There are various ways of saving long runs.
* For the simplest, shortest kinds of runs, you can use knitr’s caching facility (just add cache=TRUE to the chunk options) * For longer runs, I often do my own version of caching by defining a file name (e.g. fn) and then using code structured as if (file.exists(fn)) load(fn) else { ...; save(fn)}. The simulations won’t be re-run if you change the code, but they will if you remove (or rename) the output file. * Alternatively, you may want to put the batch code in a completely separate .R file (you still need to save the .RData file from the batch run and use load() when you want to analyze the results).

At this point you have a fairly complex object (a 4-dimensional, $6 5 20 6 array), but at least one that is fairly well labeled:

dimnames(resarr)

## $theta
## [1] "0"   "0.2" "0.4" "0.6" "0.8" "1"  
## 
## $slope
## [1] "-1"   "-0.5" "0"    "0.5"  "1"   
## 
## $rep
##  [1] "1"  "2"  "3"  "4"  "5"  "6"  "7"  "8"  "9"  "10" "11" "12" "13" "14"
## [15] "15" "16" "17" "18" "19" "20"
## 
## $var
## [1] "(Intercept)"       "tttb"              "tttc"             
## [4] "tttd"              "x"                 "block.(Intercept)"

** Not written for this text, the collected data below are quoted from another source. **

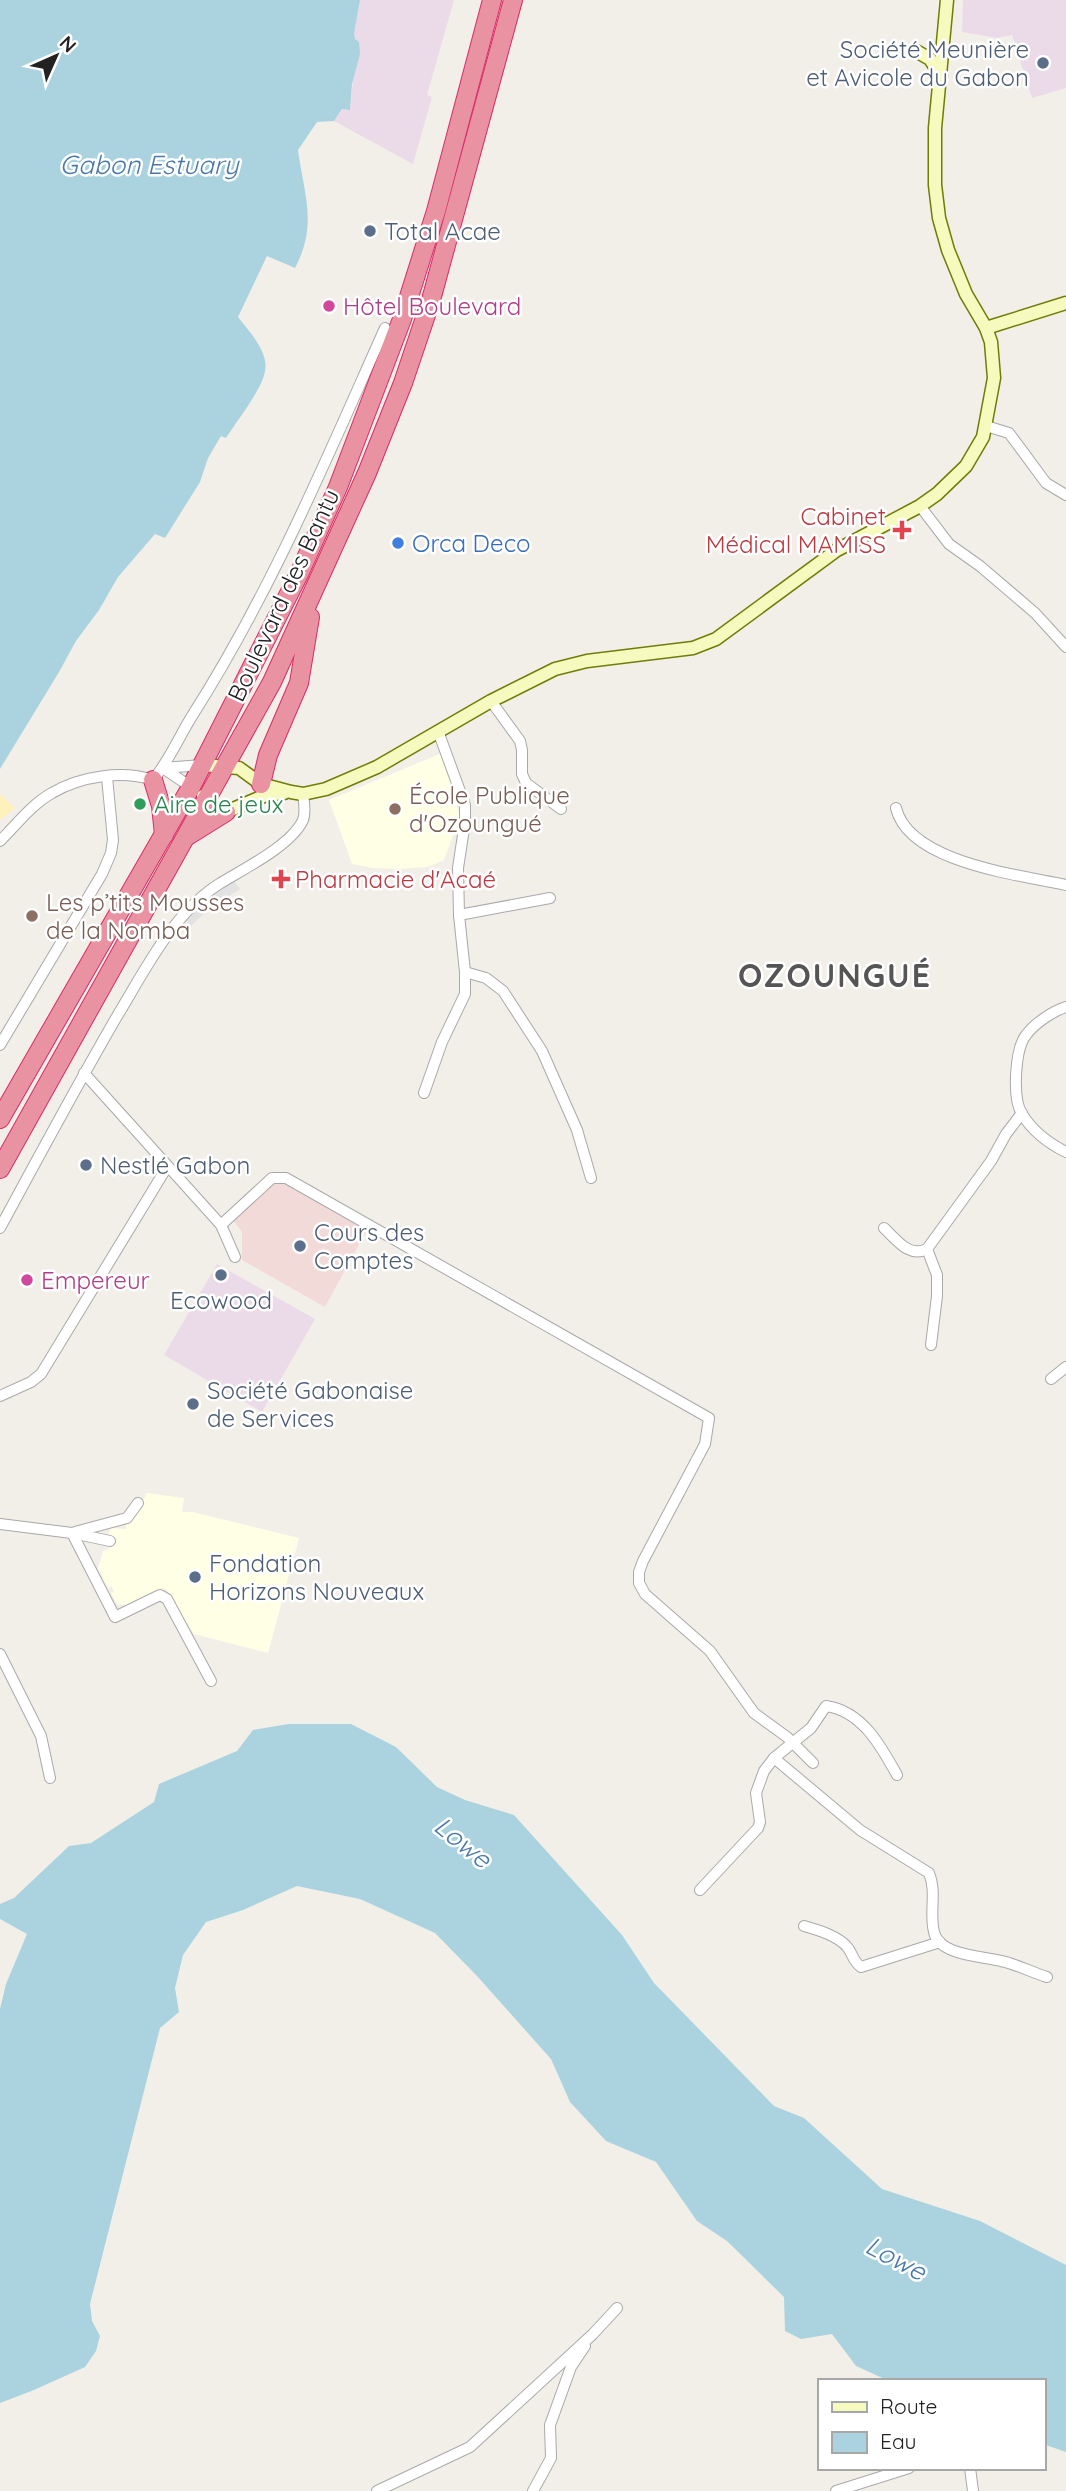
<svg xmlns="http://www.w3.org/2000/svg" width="1066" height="2491" font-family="Quicksand,sans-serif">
  <rect width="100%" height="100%" fill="#f2efe9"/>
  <path fill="#f2dad9" d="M 276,1178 L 368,1228 L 325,1307 L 242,1260 L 242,1232 L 233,1220 Z"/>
  <g fill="#ebdbe8">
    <path d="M 360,0 L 454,0 L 427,95 L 432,97 L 413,164 L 334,121 L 342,109 L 350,110 L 354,70 L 354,34 Z"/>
    <path d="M 963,0 L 1066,0 L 1066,88 L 1032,98 L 1012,35 L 997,38 L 962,32 Z"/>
    <path d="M 217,1264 L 315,1319 L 262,1412 L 164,1355 Z"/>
  </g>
  <g fill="#ffffe5">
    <path d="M 442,753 L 460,817 L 444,860 L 428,867 L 398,869 L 373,868 L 352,864 L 329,800 Z"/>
    <path d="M 147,1493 L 184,1498 L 182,1512 L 193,1512 L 299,1538 L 268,1653 L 194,1634 L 166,1589 L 152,1592 L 127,1605 L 117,1604 L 111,1593 L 114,1591 L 111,1586 L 108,1588 L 98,1568 L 103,1551 L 109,1549 L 112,1537 L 108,1536 L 111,1528 L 126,1529 L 126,1524 L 134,1518 Z"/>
  </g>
  <path fill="#fff1ba" d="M 0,794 L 15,808 L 0,820 Z"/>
  <path fill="#e2e2e2" d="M 234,881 L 240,889 L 211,907 L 191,926 L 185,920 L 205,900 Z"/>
  <g fill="#aad3df">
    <path d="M 0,0 L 360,0 L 354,34 L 355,39 L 359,42 L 360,54 L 352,84 L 350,110 L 342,109 L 334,121 L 317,122 L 298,150 C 304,195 318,224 295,268 L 267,256 L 238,317 C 249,331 269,352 265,371 C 263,388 236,422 226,438 L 221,436 L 208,458 L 200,482 L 165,538 L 155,534 L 118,577 L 99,610 L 76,641 L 59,672 L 0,769 Z"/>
    <path d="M 289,1724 L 351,1724 L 396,1747 L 437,1787 L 465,1800 L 514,1815 L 622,1935 L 654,1983 L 774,2106 L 804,2118 L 882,2189 L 980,2221 L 1066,2265 L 1066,2452 L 1043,2444 L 1043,2381 L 889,2381 L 856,2366 L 832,2334 L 801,2339 L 785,2331 L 784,2297 L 727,2241 L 697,2221 L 656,2162 L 606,2141 L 570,2102 L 551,2059 L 477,1976 L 435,1933 L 360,1899 L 297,1886 L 243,1910 L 206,1922 L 183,1955 L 175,1988 L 179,2012 L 160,2028 L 90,2304 L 92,2321 L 100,2336 L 96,2351 L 85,2367 L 34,2390 L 0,2403 L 0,2009 L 6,1984 L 27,1934 L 0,1919 L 0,1904 L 14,1898 L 69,1846 L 91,1843 L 154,1802 L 159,1784 L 237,1751 L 253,1730 Z"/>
  </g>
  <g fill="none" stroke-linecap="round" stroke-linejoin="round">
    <g stroke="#a9a9a9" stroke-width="12">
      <g id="street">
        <path d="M 986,426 L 1009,433 L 1046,483 L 1066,495"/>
        <path d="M 920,506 L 949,544 L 980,566 L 1035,613 L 1066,647"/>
        <path d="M 491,701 L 520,741 L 522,750 L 522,774 L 526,783 L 561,809"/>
        <path d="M 163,768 L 202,765"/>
        <path d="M 163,768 L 191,787"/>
        <path d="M 896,808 C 909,863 1021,875 1066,885"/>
        <path d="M 0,841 C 16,825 32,804 52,793 C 81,776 122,770 153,780 C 169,761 179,737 192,716 C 270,594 326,460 385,328"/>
        <path d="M 459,915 L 550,898"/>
        <path d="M 465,972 L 486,978 L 503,991 L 542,1051 L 577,1130 L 591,1178"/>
        <path d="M 1066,1007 C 1053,1011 1035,1023 1026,1035 C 1015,1049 1012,1098 1022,1114 C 1033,1132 1048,1143 1066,1152"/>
        <path d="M 0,1045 L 102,874 L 111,853 L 113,840 L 107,777"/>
        <path d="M 84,1073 L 221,1225 L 235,1257"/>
        <path d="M 424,1093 L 442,1042 L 465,994 L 465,972 L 459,915 L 458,868 L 465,822 L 465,805 L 438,731"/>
        <path d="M 221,1225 L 272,1178 L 286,1178 L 709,1418 L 705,1444 L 643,1561 L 639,1572 L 639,1583 L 645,1594 L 710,1651 L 754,1713 L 787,1737 L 813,1763"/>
        <path d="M 0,1228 C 38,1158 76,1087 116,1018 C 144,972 172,914 219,884 C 243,869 291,846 303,820 C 306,812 304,802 303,794"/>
        <path d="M 884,1228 C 897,1240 909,1258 927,1249 L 991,1161 L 1006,1134 L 1022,1113"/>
        <path d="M 927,1249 L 937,1275 L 937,1296 L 931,1345"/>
        <path d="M 1051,1379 L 1066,1367"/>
        <path d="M 0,1396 L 31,1382 L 41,1374 L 167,1167"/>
        <path d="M 0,1524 L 72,1533 L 110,1541"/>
        <path d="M 75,1532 L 127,1518 L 138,1503"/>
        <path d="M 72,1533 L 115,1617 L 160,1595 L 167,1599 L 211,1681"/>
        <path d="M 0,1654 L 41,1736 L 50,1778"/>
        <path d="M 774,1758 L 860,1830 L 929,1873 C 937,1892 929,1913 934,1932 C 939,1956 983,1956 1001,1961 C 1016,1964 1031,1972 1047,1977"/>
        <path d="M 700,1890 L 758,1828 L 760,1822 L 756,1793 L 764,1771 L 774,1758 L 811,1728 L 826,1706 C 862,1711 881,1746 897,1775"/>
        <path d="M 804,1926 C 818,1930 839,1936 848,1948 C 853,1955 853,1961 861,1967 L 940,1942"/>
        <path d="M 970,2468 L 973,2491"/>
        <path d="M 377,2491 L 470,2447 L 593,2334 L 617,2308"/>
        <path d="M 533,2491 L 551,2458 L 550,2425 L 571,2367 L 585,2346"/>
        <path d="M 836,2491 L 909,2468"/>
      </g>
    </g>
    <g stroke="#707d05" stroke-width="15">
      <g id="secondary">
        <path d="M 916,51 L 930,59 L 941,76"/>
        <path d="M 986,328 L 1066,303"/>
        <path d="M 202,765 L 239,768 L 261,784 L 291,792 L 303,794 L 326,789 L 377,767 L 491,701 L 555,669 L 587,661 L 693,648 L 716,639 L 837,550 L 920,506 L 937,494 L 966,466 L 983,437 L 994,378 L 991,342 L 986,328 L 966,294 L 948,250 L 939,218 L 935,185 L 935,128 L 947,0"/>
        <path d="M 203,796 L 217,809 L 226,812 L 266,795 L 284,793"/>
      </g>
    </g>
    <g stroke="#dc2a67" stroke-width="20">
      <g id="highway">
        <path d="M 153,780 L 161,806 L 164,835"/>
        <path d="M 261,784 L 268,755 L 299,683 L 310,617"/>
        <path d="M 189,835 L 226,812"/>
        <path d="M 0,1119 L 191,787 L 299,574 L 338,487 L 402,319 L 436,211 L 492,0"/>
        <path d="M 0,1169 L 272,682 L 367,473 L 403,383 L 431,300 L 513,0"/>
      </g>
    </g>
    <use href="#street" stroke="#fff" stroke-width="10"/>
    <use href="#secondary" stroke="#f7fabf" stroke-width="12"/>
    <use href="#highway" stroke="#e892a2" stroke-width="18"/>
  </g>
  <g fill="#5c6f8a" stroke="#fff" stroke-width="2.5">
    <circle cx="1043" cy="63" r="7"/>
    <circle cx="370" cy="231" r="7"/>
    <circle cx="86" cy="1165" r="7"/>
    <circle cx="300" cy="1246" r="7"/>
    <circle cx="221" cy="1275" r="7"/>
    <circle cx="193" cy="1404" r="7"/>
    <circle cx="195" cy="1577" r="7"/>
  </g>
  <g fill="#d1479c" stroke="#fff" stroke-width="2.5">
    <circle cx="329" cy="306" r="7"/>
    <circle cx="27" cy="1280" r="7"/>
  </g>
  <g fill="#e0444e" stroke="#fff" stroke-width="2.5">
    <path d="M898.5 519.5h7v7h7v7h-7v7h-7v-7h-7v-7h7z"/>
    <path d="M277.5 868.5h7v7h7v7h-7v7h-7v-7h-7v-7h7z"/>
  </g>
  <circle fill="#3f7fe0" stroke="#fff" stroke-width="2.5" cx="398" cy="543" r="7"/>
  <circle fill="#2e9e5b" stroke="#fff" stroke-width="2.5" cx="140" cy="804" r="7"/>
  <g fill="#8d6e63" stroke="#fff" stroke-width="2.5">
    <circle cx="395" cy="809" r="7"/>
    <circle cx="32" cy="916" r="7"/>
  </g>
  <g text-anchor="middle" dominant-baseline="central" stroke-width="5" stroke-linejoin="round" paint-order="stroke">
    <g font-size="24" fill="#4e5e75" stroke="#fff" text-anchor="start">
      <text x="1029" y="49" text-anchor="end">Société Meunière<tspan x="1029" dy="28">et Avicole du Gabon</tspan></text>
      <text x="384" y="231">Total Acae</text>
      <text x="100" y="1165">Nestlé Gabon</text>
      <text x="314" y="1232">Cours des<tspan x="314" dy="28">Comptes</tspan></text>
      <text x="221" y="1300" text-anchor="middle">Ecowood</text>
      <text x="207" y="1390">Société Gabonaise<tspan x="207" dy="28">de Services</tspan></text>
      <text x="209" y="1563">Fondation<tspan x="209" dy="28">Horizons Nouveaux</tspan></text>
    </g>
    <g font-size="24" fill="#b23c85" stroke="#fff" text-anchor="start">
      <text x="343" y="306">Hôtel Boulevard</text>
      <text x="41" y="1280">Empereur</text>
    </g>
    <g font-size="24" fill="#be3a42" stroke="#fff" text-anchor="end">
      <text x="886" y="516">Cabinet<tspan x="886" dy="28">Médical MAMISS</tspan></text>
      <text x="295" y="879" text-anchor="start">Pharmacie d'Acaé</text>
    </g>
    <g font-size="24" fill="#366cbe" stroke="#fff" text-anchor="start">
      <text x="412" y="543">Orca Deco</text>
    </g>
    <g font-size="24" fill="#222" stroke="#fff">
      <text transform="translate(283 595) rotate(-65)">Boulevard des Bantu</text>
    </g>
    <g font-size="24" fill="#785e54" stroke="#fff" text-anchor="start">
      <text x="409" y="795">École Publique<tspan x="409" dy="28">d'Ozoungué</tspan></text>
      <text x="46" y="902">Les p’tits Mousses<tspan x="46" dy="28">de la Nomba</tspan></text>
    </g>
    <g font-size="24" fill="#27864d" stroke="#fff" text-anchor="start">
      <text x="154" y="804">Aire de jeux</text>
    </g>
    <g font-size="26" font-style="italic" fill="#4a7aab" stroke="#fff">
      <text x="149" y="164">Gabon Estuary</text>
      <text transform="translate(463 1842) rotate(39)">Lowe</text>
      <text transform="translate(896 2258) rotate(28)">Lowe</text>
    </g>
    <g font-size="32" font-weight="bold" letter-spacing="2" fill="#555" stroke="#fff">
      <text x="835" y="975">OZOUNGUÉ</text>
    </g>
  </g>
  <rect x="818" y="2379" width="228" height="91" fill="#ffffff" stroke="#a7a7a7" stroke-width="2"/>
  <rect x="832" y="2402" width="35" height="10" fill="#f7fabf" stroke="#a7a7a7" stroke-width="2"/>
  <text x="880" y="2414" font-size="21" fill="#222222">Route</text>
  <rect x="832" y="2432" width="35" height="21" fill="#aad3df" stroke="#a7a7a7" stroke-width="2"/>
  <text x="880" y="2449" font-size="21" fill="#222222">Eau</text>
  <g transform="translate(56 56) rotate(45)" stroke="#ffffff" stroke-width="5" paint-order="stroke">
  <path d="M0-5L12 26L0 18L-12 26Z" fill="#222222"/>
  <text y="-10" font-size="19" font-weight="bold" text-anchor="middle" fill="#222222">N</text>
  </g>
</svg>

You can calculate summary statistics across various dimensions, especially across the replication dimension:

resmeans <- apply(resarr,c(1,2,4),mean,na.rm=TRUE)
resci <- apply(resarr,c(1,2,4),quantile,c(0.025,0.975))

Or draw pictures, after melt()ing the data (melting arrays with sensible dimnames automatically produces sensible results):

mres <- melt(resarr)
ggplot(mres,aes(theta,value,colour=slope))+
   geom_boxplot(aes(fill=slope,
                    group=interaction(theta,slope)))+
                  facet_wrap(~var,scale="free")

plot of chunk plot2 or

ggplot(mres,aes(slope,value))+
  geom_boxplot(aes(group=slope))+
  facet_grid(var~theta,scale="free",
             labeller=label_both)+
  zmargin

plot of chunk plot3 or

ggplot(melt(resmeans),aes(slope,value,colour=theta,
                          group=theta))+
  geom_line()+facet_wrap(~var)+zmargin

plot of chunk plot4

Other handy tricks include

superimposing the true values, e.g. using a data argument with a data frame composed of the true values;
using violin plots (geom_violin) to summarise large sets of runs
for runs with confidence intervals included in the summary, you can compute coverage (by sweep()ing the array with a comparison operator and the true values)
for runs with $p$-values included in the summary, you can compute type I error and/or power by computing the mean(p<0.05) across the replication dimension
you can use similar tricks to compute bias and RMSE when you have the true values (sweep() is handy again here)
caterpillar plots (plots of replicates ordered by estimate value, including confidence intervals) are sometimes nice, although they can often be adequately summarized by power/coverage/etc.